INSTRUCTIONS TO FOLLOW:
Write out the lines below word for word, but leave out the pictures.

Content starts

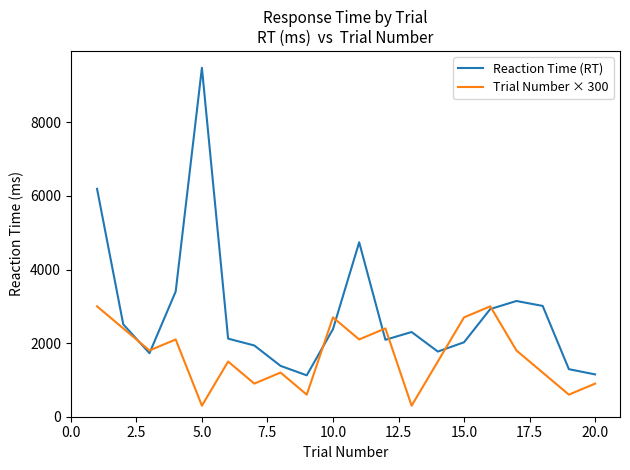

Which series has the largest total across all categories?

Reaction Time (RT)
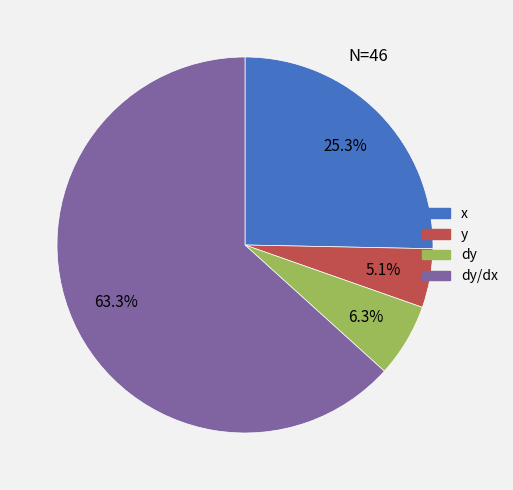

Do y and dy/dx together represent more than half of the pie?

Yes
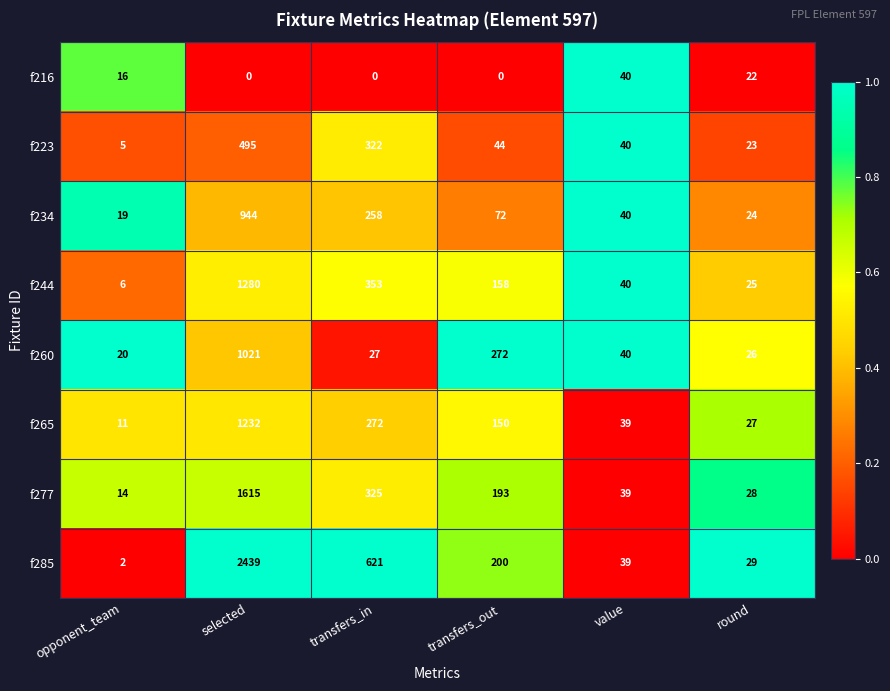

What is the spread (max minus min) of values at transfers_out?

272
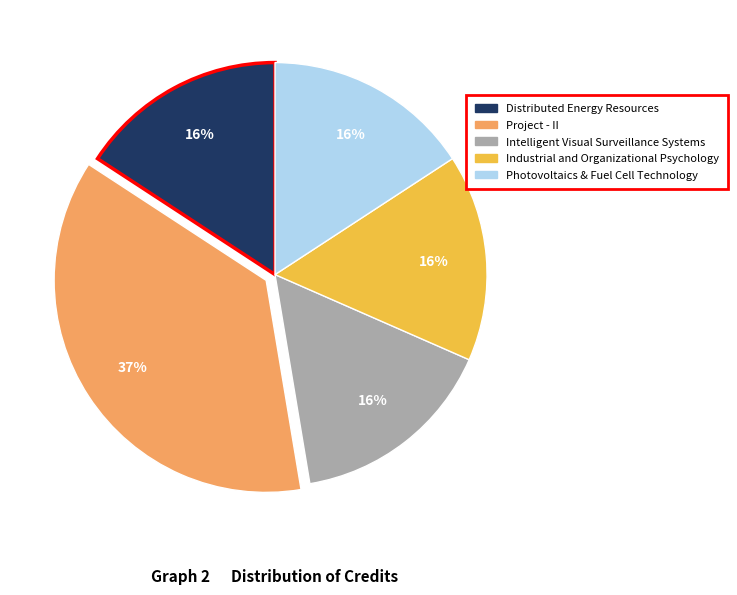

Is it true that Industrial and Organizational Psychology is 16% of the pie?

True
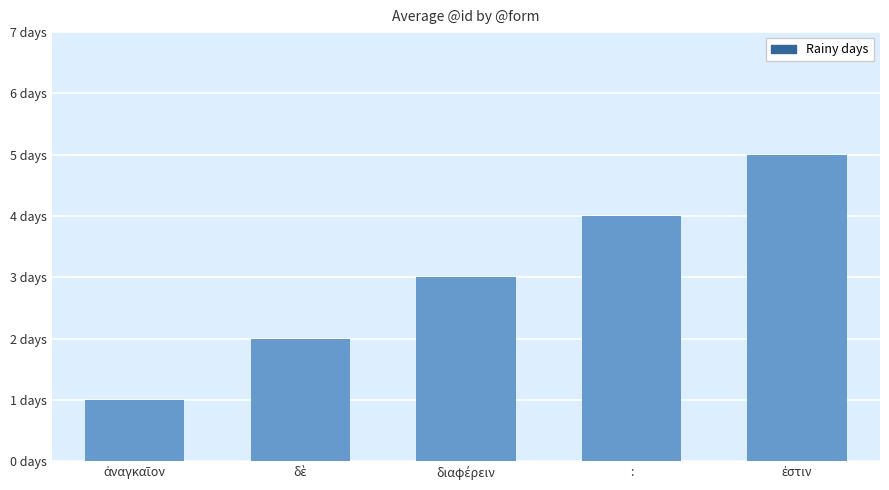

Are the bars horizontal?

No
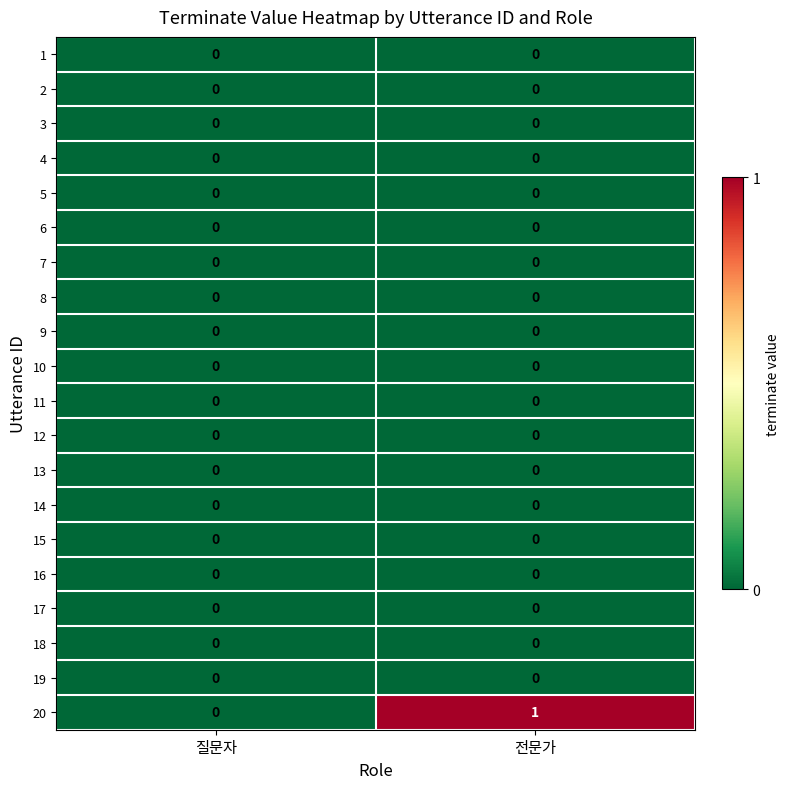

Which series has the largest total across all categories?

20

Content ends

REPLY:
Which series has the largest total across all categories?

Reaction Time (RT)

Do y and dy/dx together represent more than half of the pie?

Yes

What is the spread (max minus min) of values at transfers_out?

272

Is it true that Industrial and Organizational Psychology is 16% of the pie?

True

Are the bars horizontal?

No

Which series has the largest total across all categories?

20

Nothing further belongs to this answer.